Being pregnant is far riskier than taking oral contraceptives, a women’s health specialist says.
University of Auckland a clinical fellow Dr Orna McGinn was commenting after the deaths in 2021 of two young women who had both been taking a combined oral contraceptive.
A coroner has warned women and doctors to take care over the combined oral contraceptive, the country’s most commonly prescribed contraceptive.
The two women died 10 days apart in similar circumstances in 2021 after taking the combined form of the pill.
It contains both oestrogen and progesterone and is very effective at preventing pregnancy, McGinn told RNZ’s Morning Report.
The other kind of oral contraceptive is the mini-pill which contains progesterone only, she said.
She was asked if women taking the combined pill should be worried in the aftermath of the two deaths.
She said the coroner handled the situation well. He was not advising women against taking the pill, but instead advocated more education around some of the risks “which are far lower than the alternative which is being pregnant”.
Those not taking the pill had a two to four chance in 10,000 of developing a clot or thrombosis.
On the pill a user’s risk was doubled and with a few brands the risk was even higher.
However, pregnant women were 30 times more likely to develop blood clots compared with taking the combined oral contraceptive, McGinn said.
“So it’s much safer actually to be on the pill than to be not taking contraception at all and to fall pregnant.”
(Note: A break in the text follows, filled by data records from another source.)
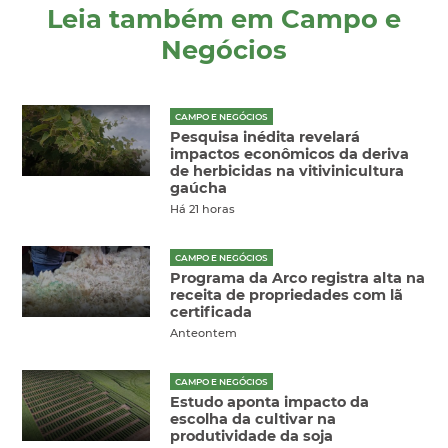
Leia também em Campo e
Negócios
CAMPO E NEGÓCIOS
Pesquisa inédita revelará
impactos econômicos da deriva
de herbicidas na vitivinicultura
gaúcha
Há 21 horas
CAMPO E NEGÓCIOS
Programa da Arco registra alta na
receita de propriedades com lã
certificada
Anteontem
CAMPO E NEGÓCIOS
Estudo aponta impacto da
escolha da cultivar na
produtividade da soja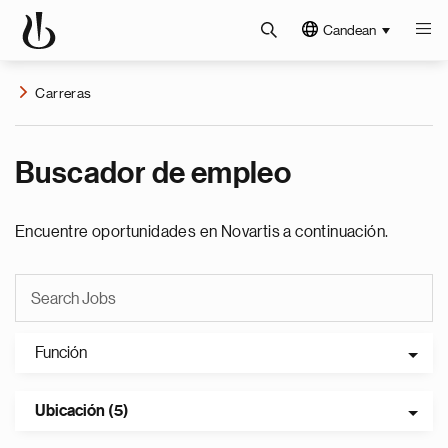
Candean
Carreras
Buscador de empleo
Encuentre oportunidades en Novartis a continuación.
Función
Ubicación (5)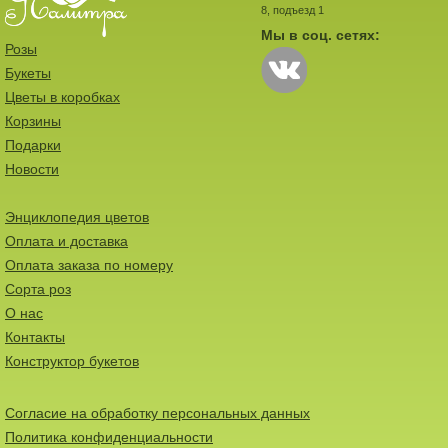
8, подъезд 1
Мы в соц. сетях:
Розы
Букеты
Цветы в коробках
Корзины
Подарки
Новости
Энциклопедия цветов
Оплата и доставка
Оплата заказа по номеру
Сорта роз
О нас
Контакты
Конструктор букетов
Согласие на обработку персональных данных
Политика конфиденциальности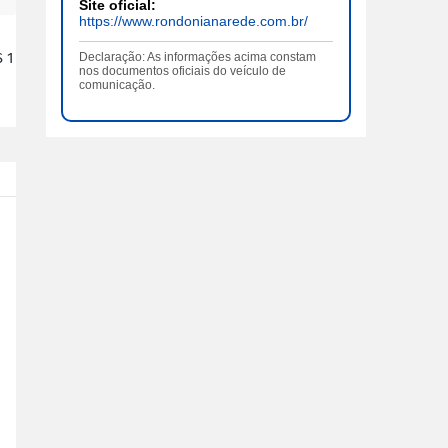
Site oficial:
https://www.rondonianarede.com.br/
 1
Declaração: As informações acima constam
nos documentos oficiais do veículo de
comunicação.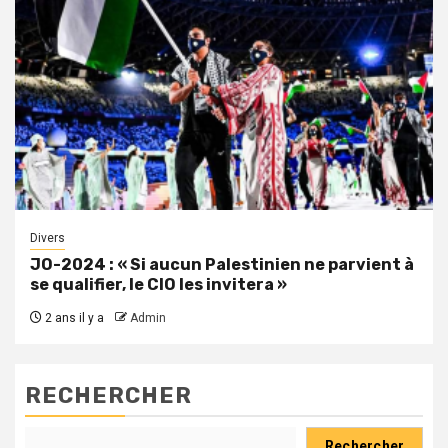
Divers
JO-2024 : « Si aucun Palestinien ne parvient à
se qualifier, le CIO les invitera »
2 ans il y a
Admin
RECHERCHER
Rechercher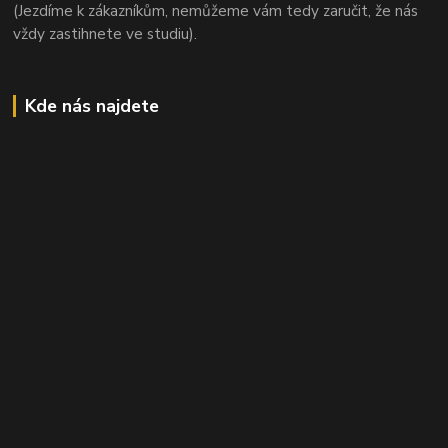
(Jezdíme k zákazníkům, nemůžeme vám tedy zaručit, že nás
vždy zastihnete ve studiu).
Kde nás najdete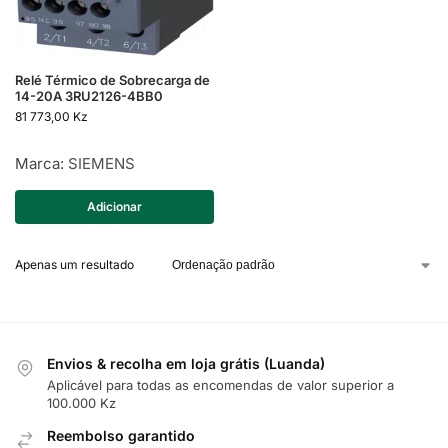
Relé Térmico de Sobrecarga de
14-20A 3RU2126-4BB0
81 773,00
Kz
Marca:
SIEMENS
Adicionar
Apenas um resultado
Envios & recolha em loja grátis (Luanda)
Aplicável para todas as encomendas de valor superior a
100.000 Kz
Reembolso garantido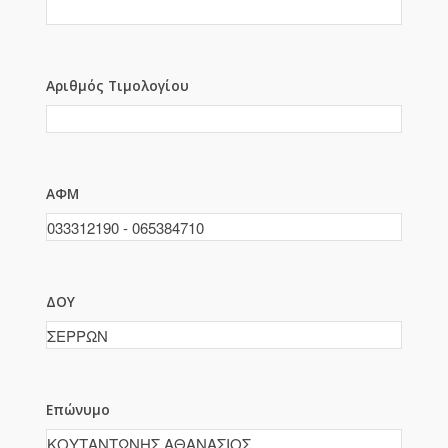
Αριθμός Τιμολογίου
ΑΦΜ
ΔΟΥ
Επώνυμο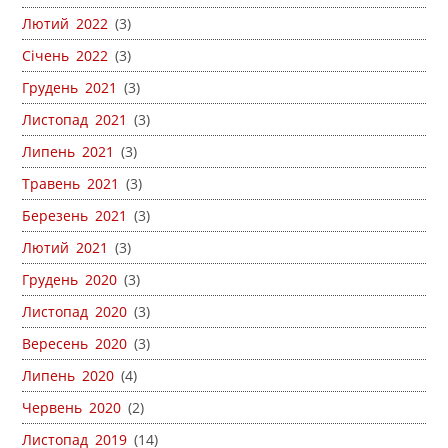
Лютий 2022
(3)
Січень 2022
(3)
Грудень 2021
(3)
Листопад 2021
(3)
Липень 2021
(3)
Травень 2021
(3)
Березень 2021
(3)
Лютий 2021
(3)
Грудень 2020
(3)
Листопад 2020
(3)
Вересень 2020
(3)
Липень 2020
(4)
Червень 2020
(2)
Листопад 2019
(14)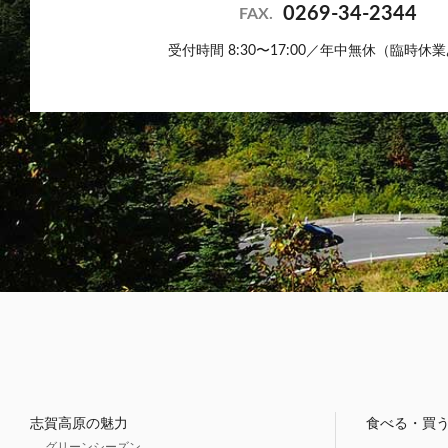
0269-34-2344
FAX.
受付時間 8:30〜17:00／年中無休（臨時休
志賀高原の魅力
食べる・買
グリーンシーズン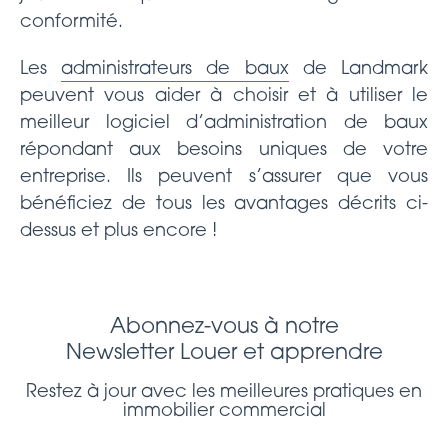
conformité.
Les
administrateurs de baux
de Landmark
peuvent vous aider à choisir et à utiliser le
meilleur logiciel d’administration de baux
répondant aux besoins uniques de votre
entreprise. Ils peuvent s’assurer que vous
bénéficiez de tous les avantages décrits ci-
dessus et plus encore !
Abonnez-vous à notre
Newsletter Louer et apprendre
Restez à jour avec les meilleures pratiques en
immobilier commercial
McGinn said when GPs were screening women before they started on an oral contraceptive they asked about any family history of clotting.
“In these two young women who died tragically there was no family history and they were found afterwards to have an unusual mutation which we don’t screen for because it’s not common and it’s not cost-effective to screen.
“Sometimes, the screening can give a false negative result.”
Other risks GPs did screen for included obesity and smoking. It was not recommended obese women took oral contraceptives.
Those women would be better off using the coil, an IUD or an implant, McGinn said.